What is needed
Retype exactly the lines that run from the start of the data to the line holding "s’est entourée de", including both, and only those.

(Data entries)
------------------------------------

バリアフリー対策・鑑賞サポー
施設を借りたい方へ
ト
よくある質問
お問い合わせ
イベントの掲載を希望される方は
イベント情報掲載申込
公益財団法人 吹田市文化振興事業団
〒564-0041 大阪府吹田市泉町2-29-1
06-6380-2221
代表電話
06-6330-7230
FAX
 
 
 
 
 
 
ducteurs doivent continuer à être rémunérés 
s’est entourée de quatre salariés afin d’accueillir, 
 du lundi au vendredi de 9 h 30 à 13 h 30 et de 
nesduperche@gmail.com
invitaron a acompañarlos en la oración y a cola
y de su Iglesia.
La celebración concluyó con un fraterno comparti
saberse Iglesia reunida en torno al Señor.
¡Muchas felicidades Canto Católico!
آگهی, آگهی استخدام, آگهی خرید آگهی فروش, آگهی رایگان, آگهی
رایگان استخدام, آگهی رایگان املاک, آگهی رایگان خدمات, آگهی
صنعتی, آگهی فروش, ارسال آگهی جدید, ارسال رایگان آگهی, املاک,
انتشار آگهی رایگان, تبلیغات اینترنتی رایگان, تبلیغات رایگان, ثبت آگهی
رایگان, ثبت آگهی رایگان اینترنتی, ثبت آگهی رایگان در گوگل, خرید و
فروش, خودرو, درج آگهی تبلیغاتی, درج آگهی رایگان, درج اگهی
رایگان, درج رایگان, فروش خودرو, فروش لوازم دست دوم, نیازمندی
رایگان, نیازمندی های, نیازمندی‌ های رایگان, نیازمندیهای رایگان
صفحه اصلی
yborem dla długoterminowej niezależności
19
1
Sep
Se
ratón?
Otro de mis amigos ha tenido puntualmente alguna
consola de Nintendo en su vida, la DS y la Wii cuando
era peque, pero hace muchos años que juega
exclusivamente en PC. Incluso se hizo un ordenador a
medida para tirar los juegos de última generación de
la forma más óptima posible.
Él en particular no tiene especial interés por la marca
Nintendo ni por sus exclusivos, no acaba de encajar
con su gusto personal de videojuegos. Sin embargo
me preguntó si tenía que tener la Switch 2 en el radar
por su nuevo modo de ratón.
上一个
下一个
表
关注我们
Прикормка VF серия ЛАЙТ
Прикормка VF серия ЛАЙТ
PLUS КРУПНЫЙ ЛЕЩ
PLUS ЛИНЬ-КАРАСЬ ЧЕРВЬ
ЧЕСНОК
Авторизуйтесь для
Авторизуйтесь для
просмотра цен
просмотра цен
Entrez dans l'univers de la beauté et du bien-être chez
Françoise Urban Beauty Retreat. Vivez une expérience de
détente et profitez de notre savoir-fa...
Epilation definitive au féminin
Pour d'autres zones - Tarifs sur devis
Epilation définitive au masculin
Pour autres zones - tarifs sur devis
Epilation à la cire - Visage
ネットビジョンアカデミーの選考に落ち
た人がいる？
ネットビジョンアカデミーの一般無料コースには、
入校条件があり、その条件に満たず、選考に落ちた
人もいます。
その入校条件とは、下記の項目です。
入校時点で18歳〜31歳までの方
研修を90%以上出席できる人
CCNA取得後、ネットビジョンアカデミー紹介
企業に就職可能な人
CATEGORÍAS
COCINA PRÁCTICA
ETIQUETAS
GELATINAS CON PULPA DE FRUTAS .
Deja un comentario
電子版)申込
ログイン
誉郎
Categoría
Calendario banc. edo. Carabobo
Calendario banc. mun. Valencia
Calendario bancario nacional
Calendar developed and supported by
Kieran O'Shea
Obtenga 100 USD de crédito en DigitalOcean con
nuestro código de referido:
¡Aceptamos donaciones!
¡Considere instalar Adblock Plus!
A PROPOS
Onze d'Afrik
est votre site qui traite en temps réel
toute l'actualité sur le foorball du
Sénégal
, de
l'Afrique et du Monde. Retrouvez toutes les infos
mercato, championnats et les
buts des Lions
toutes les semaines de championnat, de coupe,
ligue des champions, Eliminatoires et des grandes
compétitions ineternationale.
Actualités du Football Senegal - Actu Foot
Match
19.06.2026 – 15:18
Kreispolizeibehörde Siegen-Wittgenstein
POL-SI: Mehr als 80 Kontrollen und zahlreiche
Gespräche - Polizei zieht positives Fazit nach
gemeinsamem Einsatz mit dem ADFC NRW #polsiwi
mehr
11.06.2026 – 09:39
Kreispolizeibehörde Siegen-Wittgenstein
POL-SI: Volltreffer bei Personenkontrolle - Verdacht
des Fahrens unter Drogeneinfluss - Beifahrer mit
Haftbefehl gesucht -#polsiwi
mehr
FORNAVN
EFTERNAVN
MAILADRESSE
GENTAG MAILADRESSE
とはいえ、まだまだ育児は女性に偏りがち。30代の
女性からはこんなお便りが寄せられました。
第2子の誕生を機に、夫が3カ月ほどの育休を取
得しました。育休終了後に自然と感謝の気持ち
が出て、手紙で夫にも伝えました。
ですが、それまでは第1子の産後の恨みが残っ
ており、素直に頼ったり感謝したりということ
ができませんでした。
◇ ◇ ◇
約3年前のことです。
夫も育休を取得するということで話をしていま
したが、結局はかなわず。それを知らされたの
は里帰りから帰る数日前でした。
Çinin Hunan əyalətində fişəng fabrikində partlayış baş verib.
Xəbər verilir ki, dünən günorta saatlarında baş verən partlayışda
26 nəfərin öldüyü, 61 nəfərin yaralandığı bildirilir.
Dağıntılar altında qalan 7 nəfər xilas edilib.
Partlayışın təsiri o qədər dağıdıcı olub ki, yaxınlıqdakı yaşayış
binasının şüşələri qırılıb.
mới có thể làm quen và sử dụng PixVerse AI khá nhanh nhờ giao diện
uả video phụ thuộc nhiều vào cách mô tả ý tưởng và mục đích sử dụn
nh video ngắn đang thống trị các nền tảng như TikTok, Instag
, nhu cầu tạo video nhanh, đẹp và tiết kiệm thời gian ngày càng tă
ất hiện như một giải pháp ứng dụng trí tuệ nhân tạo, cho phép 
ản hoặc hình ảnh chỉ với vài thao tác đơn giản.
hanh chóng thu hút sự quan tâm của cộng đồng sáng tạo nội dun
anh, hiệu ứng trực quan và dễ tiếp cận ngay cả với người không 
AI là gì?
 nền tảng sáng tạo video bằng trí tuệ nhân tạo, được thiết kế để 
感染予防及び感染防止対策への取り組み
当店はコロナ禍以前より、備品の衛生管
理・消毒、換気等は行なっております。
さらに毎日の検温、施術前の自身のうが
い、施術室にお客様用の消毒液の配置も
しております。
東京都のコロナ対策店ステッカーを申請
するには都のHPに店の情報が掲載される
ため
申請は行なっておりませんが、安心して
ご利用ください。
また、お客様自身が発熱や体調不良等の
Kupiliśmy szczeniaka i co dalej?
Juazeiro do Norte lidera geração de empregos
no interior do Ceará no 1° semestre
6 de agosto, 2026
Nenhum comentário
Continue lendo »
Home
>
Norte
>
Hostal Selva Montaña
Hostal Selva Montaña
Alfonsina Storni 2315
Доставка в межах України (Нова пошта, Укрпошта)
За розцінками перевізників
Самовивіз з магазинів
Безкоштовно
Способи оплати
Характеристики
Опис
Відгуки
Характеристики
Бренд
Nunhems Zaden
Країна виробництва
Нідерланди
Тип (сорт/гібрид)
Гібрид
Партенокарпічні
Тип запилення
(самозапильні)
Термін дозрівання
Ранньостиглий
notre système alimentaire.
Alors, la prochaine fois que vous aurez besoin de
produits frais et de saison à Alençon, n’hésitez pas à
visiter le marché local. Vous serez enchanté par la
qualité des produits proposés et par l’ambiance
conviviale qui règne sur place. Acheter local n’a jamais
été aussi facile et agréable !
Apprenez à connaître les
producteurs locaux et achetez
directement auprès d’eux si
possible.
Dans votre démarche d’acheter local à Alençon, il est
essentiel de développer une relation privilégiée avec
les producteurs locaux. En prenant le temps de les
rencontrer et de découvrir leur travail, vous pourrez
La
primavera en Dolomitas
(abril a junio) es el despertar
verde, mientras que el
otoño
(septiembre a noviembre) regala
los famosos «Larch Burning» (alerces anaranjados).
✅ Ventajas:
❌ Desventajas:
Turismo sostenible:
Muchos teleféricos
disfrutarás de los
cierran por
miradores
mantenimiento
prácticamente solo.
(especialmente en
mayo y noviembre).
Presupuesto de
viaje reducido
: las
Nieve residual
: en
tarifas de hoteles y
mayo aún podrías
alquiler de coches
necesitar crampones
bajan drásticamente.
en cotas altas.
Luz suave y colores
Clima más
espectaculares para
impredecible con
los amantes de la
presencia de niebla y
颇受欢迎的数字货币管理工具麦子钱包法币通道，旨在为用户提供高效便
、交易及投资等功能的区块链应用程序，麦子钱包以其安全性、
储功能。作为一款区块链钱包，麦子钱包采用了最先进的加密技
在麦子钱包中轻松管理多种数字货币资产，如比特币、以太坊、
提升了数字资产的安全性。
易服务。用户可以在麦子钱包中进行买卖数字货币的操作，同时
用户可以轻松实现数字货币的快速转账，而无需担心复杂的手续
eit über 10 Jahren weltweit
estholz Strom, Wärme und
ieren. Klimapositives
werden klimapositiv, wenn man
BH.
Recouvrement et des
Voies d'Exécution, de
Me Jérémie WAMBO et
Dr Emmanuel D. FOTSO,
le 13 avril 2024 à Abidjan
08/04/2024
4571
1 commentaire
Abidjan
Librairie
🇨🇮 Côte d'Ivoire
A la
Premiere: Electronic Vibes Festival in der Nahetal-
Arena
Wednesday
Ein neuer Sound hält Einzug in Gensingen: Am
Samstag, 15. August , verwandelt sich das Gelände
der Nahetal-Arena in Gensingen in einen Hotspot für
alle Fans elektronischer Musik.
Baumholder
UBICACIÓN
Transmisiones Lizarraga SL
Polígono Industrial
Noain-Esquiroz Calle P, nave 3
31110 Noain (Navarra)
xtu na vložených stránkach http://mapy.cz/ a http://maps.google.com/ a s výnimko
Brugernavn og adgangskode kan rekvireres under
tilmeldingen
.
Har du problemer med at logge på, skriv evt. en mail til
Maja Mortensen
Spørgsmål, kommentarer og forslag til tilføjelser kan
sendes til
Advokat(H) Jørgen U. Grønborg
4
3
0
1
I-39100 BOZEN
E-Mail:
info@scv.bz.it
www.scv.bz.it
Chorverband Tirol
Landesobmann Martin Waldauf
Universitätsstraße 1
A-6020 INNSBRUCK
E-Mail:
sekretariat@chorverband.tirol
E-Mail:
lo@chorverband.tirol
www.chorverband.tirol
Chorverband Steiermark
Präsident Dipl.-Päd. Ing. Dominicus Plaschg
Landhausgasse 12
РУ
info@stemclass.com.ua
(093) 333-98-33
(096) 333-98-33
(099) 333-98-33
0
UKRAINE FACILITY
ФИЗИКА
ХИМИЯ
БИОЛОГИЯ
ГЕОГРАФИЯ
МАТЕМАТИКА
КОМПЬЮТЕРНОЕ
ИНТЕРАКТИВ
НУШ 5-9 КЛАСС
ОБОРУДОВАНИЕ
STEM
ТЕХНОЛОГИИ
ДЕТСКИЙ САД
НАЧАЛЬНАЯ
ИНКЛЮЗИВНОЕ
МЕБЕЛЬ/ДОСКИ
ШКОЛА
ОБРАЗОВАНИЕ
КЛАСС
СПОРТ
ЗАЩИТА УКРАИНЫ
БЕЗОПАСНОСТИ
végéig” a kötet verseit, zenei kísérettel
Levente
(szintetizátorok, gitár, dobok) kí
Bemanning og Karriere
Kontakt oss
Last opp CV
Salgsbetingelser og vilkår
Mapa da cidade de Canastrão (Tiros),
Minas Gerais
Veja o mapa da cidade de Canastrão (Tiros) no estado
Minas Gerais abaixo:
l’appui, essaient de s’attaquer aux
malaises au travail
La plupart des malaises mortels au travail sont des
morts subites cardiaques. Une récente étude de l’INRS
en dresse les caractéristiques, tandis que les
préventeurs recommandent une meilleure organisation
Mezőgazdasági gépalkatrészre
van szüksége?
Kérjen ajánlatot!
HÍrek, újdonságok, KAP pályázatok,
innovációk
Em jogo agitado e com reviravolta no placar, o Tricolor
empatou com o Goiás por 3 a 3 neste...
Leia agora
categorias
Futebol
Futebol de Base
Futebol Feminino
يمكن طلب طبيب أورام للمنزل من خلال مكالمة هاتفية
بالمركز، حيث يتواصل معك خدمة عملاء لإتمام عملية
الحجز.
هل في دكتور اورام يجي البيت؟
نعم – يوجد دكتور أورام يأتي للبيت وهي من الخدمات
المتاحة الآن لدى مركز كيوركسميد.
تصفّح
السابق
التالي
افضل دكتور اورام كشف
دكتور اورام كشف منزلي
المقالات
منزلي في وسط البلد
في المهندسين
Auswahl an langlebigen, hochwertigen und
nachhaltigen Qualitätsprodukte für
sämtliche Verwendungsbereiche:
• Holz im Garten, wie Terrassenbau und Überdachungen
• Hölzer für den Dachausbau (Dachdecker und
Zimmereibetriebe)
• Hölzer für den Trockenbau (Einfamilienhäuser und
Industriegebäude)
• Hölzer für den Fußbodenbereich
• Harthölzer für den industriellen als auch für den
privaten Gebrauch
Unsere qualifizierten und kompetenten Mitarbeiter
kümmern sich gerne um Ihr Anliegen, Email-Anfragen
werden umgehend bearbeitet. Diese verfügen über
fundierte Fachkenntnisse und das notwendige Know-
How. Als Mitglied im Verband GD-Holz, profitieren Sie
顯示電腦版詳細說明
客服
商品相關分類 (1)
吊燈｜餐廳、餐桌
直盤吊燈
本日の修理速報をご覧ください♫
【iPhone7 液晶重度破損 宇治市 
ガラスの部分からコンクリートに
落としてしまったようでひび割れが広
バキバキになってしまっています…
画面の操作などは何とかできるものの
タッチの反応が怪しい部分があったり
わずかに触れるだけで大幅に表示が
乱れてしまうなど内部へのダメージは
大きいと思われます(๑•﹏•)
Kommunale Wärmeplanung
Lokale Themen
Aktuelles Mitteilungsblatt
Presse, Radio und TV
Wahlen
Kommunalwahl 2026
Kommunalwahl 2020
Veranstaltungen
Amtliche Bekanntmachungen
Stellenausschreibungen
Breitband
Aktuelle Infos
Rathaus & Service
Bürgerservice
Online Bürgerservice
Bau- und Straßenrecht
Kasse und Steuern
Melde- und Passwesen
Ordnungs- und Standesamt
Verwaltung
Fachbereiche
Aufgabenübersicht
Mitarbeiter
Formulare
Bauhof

------------------------------------

Result
バリアフリー対策・鑑賞サポー
施設を借りたい方へ
ト
よくある質問
お問い合わせ
イベントの掲載を希望される方は
イベント情報掲載申込
公益財団法人 吹田市文化振興事業団
〒564-0041 大阪府吹田市泉町2-29-1
06-6380-2221
代表電話
06-6330-7230
FAX
 
 
 
 
 
 
ducteurs doivent continuer à être rémunérés 
s’est entourée de quatre salariés afin d’accueillir, 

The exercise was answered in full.